▶ **Data shown**:

:::

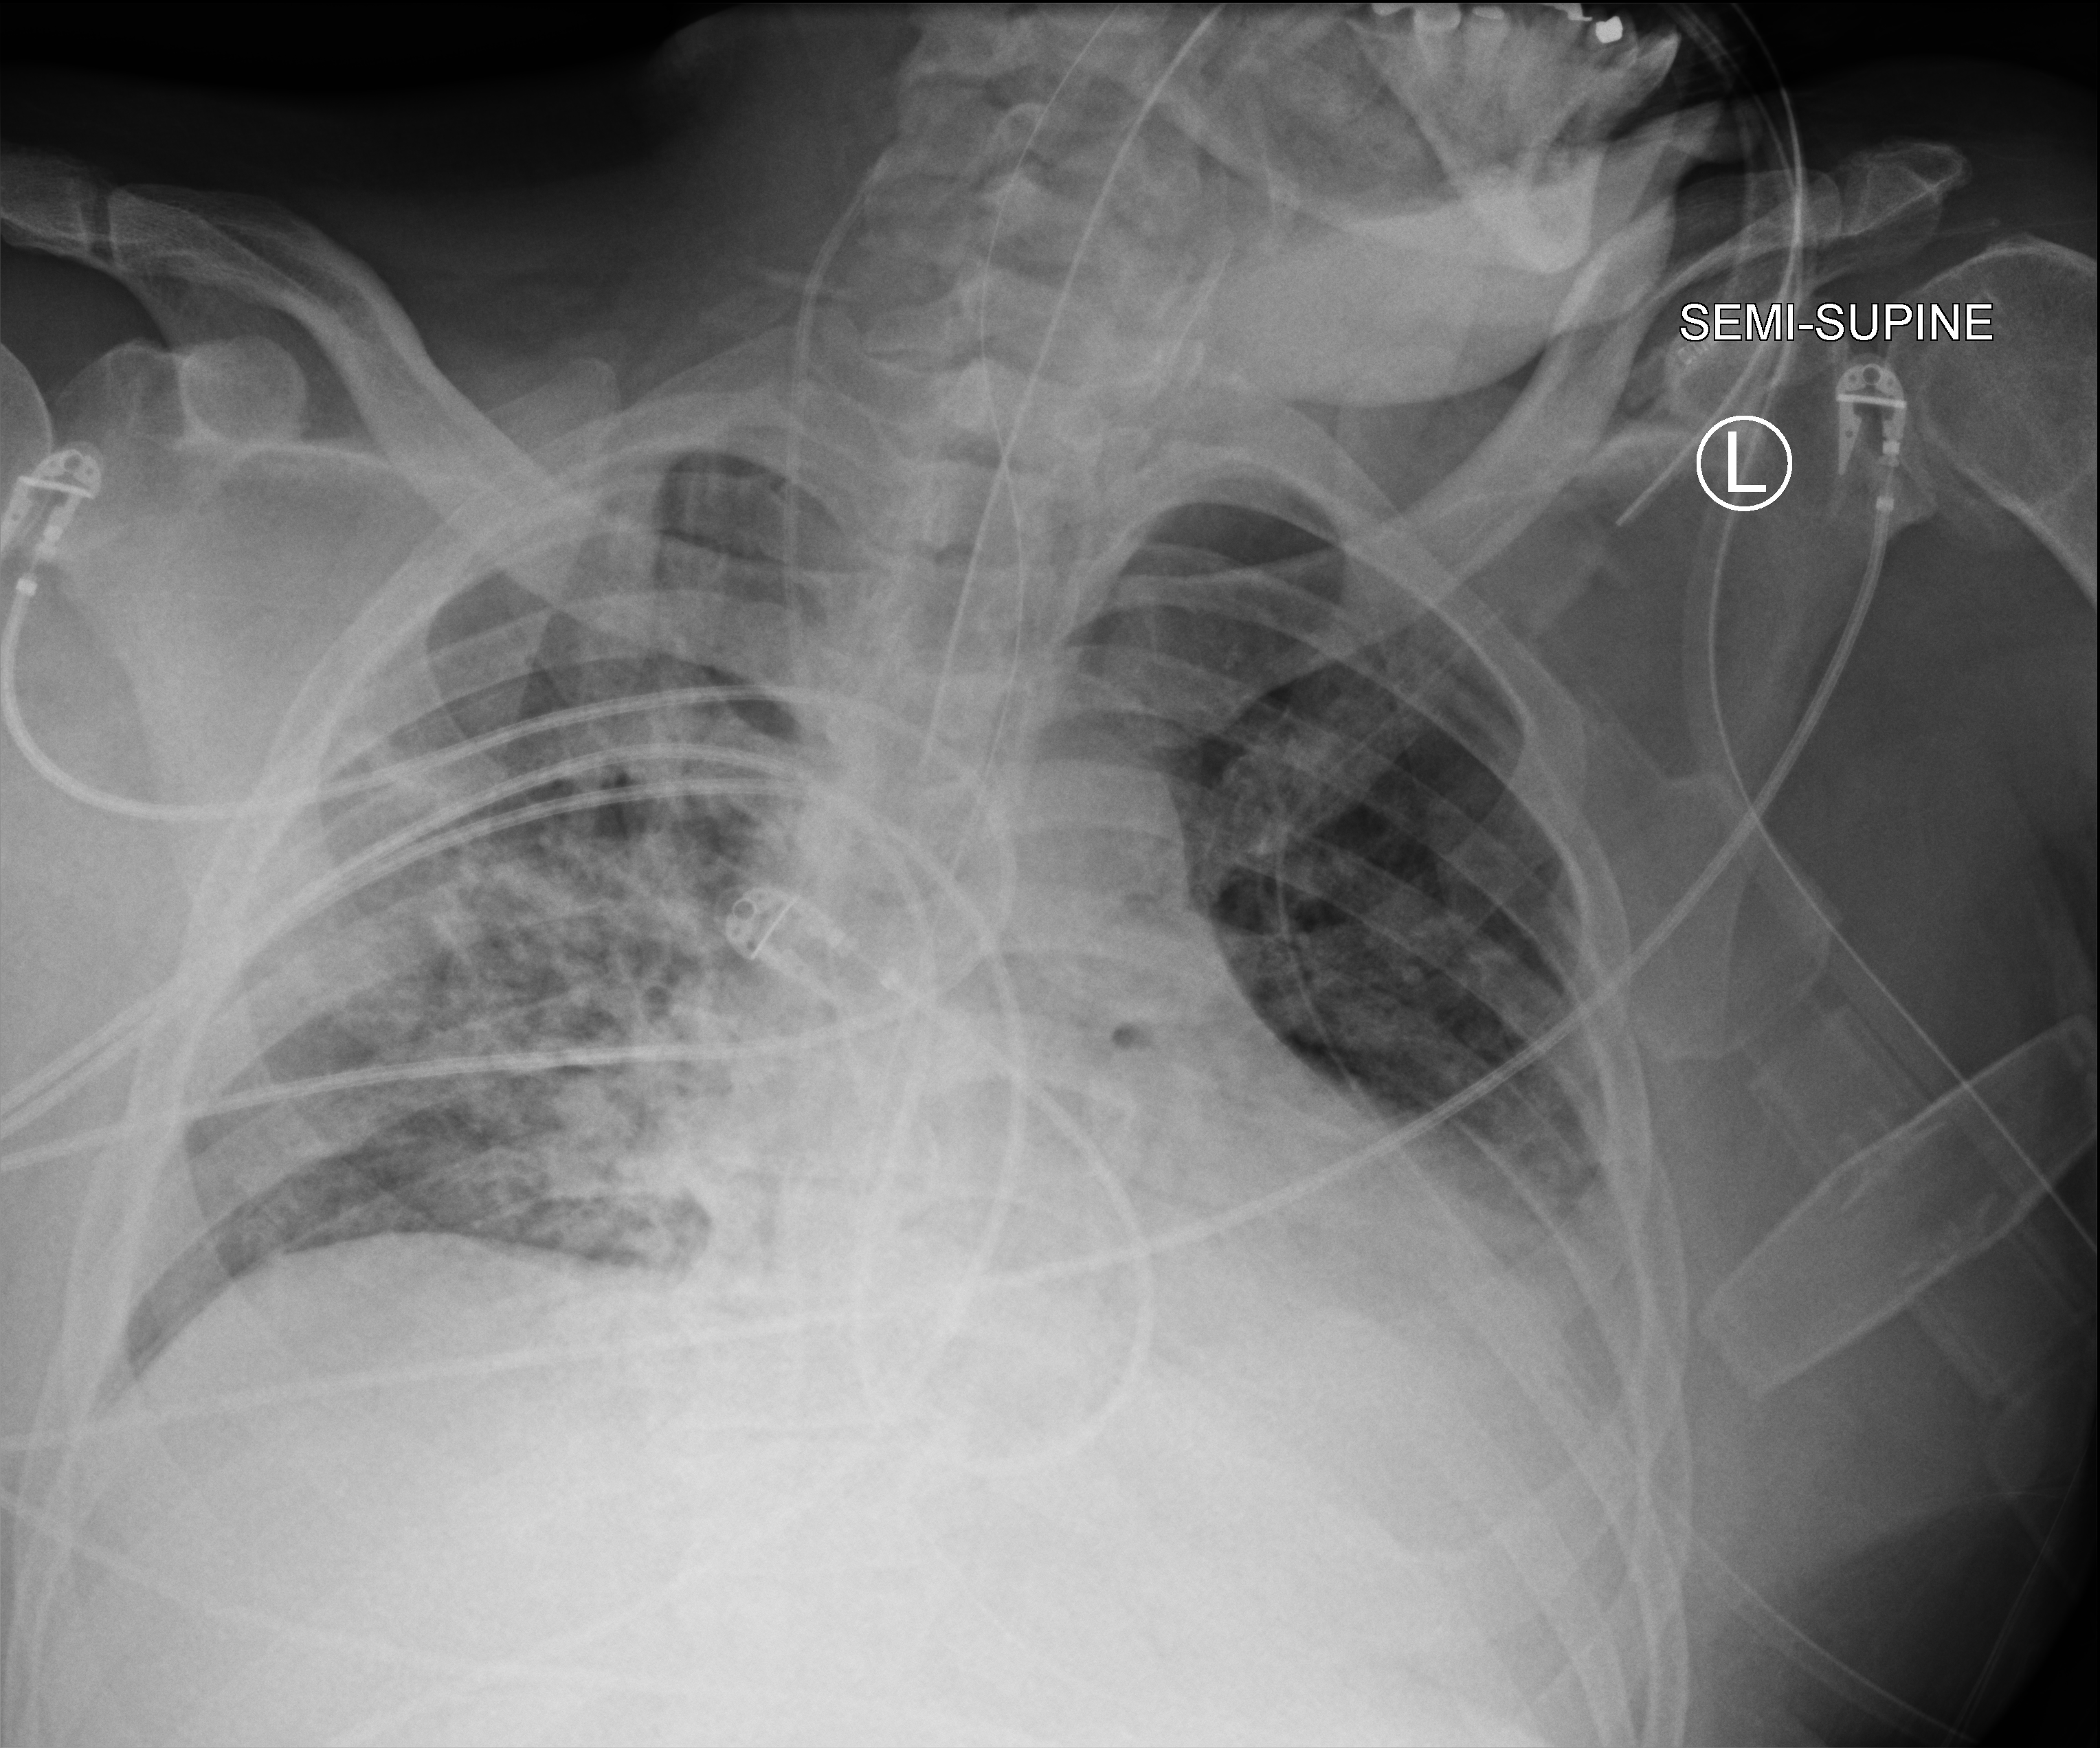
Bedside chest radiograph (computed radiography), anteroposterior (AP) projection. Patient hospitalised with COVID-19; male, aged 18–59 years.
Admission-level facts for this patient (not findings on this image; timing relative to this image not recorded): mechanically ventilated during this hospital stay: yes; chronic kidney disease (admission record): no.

:::

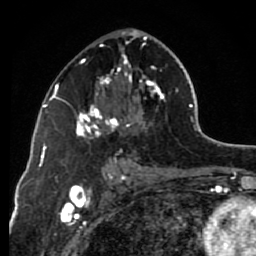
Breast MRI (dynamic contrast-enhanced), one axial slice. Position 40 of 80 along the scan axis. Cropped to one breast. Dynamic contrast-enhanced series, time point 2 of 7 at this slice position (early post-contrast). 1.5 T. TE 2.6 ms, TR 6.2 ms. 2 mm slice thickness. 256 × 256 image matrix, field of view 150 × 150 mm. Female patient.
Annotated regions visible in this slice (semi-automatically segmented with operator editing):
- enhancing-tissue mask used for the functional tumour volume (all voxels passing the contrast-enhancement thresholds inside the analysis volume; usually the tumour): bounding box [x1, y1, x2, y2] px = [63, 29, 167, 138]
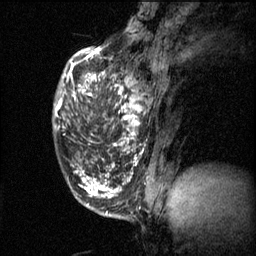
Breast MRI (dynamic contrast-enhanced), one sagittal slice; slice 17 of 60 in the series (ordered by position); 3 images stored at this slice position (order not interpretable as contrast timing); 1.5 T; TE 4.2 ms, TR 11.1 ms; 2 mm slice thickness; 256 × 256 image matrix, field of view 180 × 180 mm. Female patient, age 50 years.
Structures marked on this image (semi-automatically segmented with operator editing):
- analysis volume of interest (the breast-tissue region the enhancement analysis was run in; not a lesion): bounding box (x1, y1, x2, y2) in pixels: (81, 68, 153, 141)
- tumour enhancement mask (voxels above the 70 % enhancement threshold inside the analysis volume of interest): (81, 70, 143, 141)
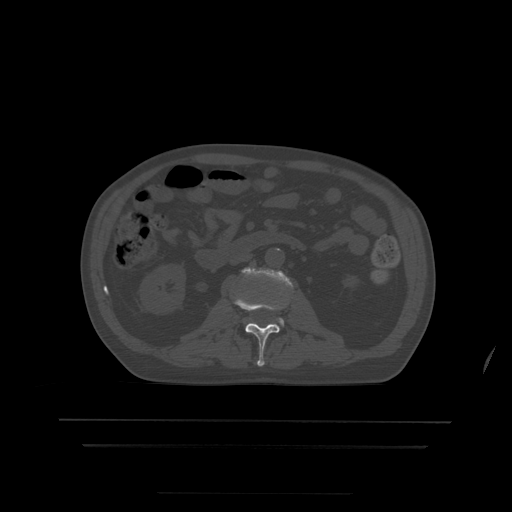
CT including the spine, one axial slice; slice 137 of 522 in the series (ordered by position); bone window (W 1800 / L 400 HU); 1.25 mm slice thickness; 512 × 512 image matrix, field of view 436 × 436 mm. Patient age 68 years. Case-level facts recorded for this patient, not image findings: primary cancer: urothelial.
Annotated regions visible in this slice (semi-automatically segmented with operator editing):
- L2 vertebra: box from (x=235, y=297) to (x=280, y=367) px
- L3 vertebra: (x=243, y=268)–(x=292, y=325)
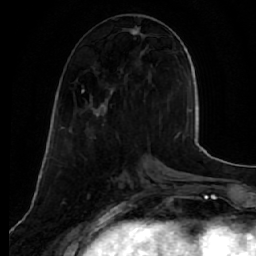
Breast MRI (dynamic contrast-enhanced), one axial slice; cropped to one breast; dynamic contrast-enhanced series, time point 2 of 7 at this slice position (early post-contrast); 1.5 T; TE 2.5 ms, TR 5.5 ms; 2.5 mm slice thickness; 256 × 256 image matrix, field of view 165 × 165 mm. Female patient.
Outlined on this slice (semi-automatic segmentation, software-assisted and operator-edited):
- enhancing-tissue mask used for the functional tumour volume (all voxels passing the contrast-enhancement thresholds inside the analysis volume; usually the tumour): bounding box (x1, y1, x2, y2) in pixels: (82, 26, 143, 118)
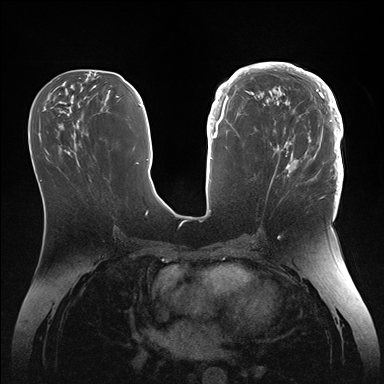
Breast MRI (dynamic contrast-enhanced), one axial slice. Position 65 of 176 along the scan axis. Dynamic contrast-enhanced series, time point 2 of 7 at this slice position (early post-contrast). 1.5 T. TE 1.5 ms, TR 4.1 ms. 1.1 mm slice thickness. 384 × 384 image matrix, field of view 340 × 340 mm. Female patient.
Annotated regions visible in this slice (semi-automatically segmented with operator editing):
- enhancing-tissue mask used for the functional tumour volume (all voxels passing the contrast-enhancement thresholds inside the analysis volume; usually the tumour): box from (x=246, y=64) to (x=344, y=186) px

:::

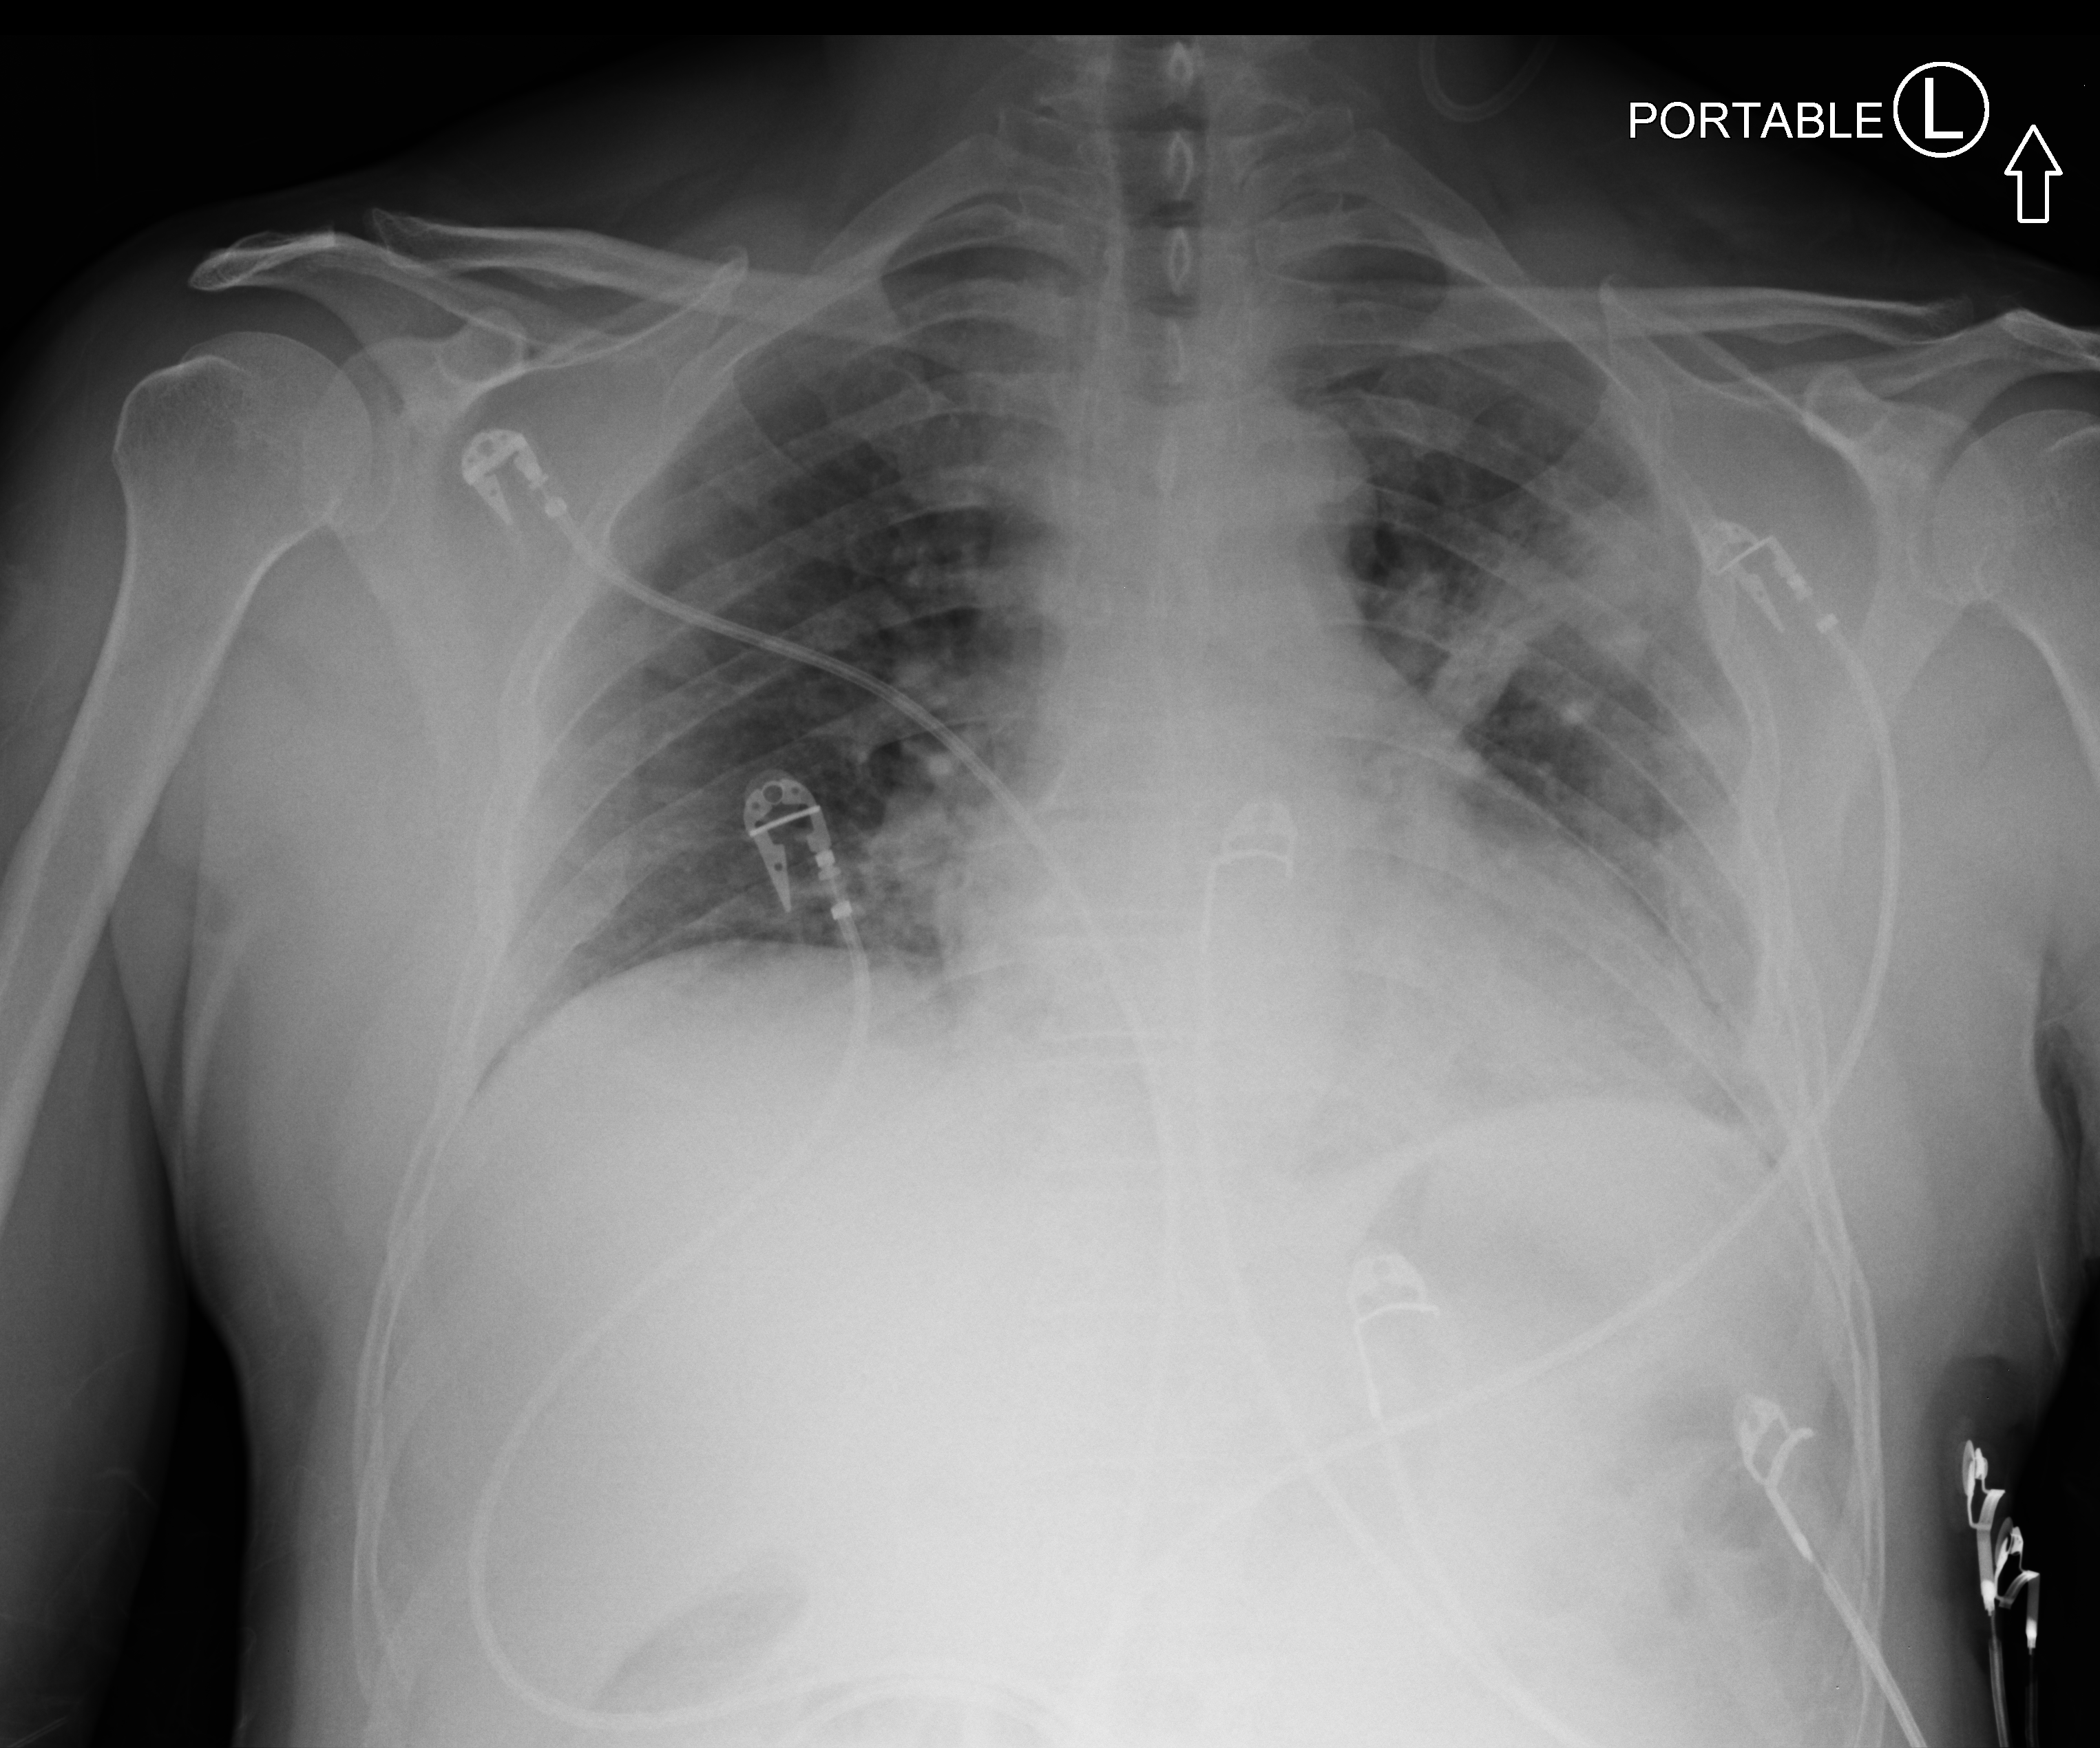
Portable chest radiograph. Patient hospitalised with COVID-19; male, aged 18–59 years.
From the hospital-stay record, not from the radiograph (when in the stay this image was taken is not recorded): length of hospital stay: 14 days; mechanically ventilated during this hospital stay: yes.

:::

▶ **Exercise description**:
When a line in the listing has the string "interest" in it, return that line.

▶ **Written answer**:
- analysis volume of interest (the breast-tissue region the enhancement analysis was run in; not a lesion): bounding box (x1, y1, x2, y2) in pixels: (81, 68, 153, 141)
- tumour enhancement mask (voxels above the 70 % enhancement threshold inside the analysis volume of interest): (81, 70, 143, 141)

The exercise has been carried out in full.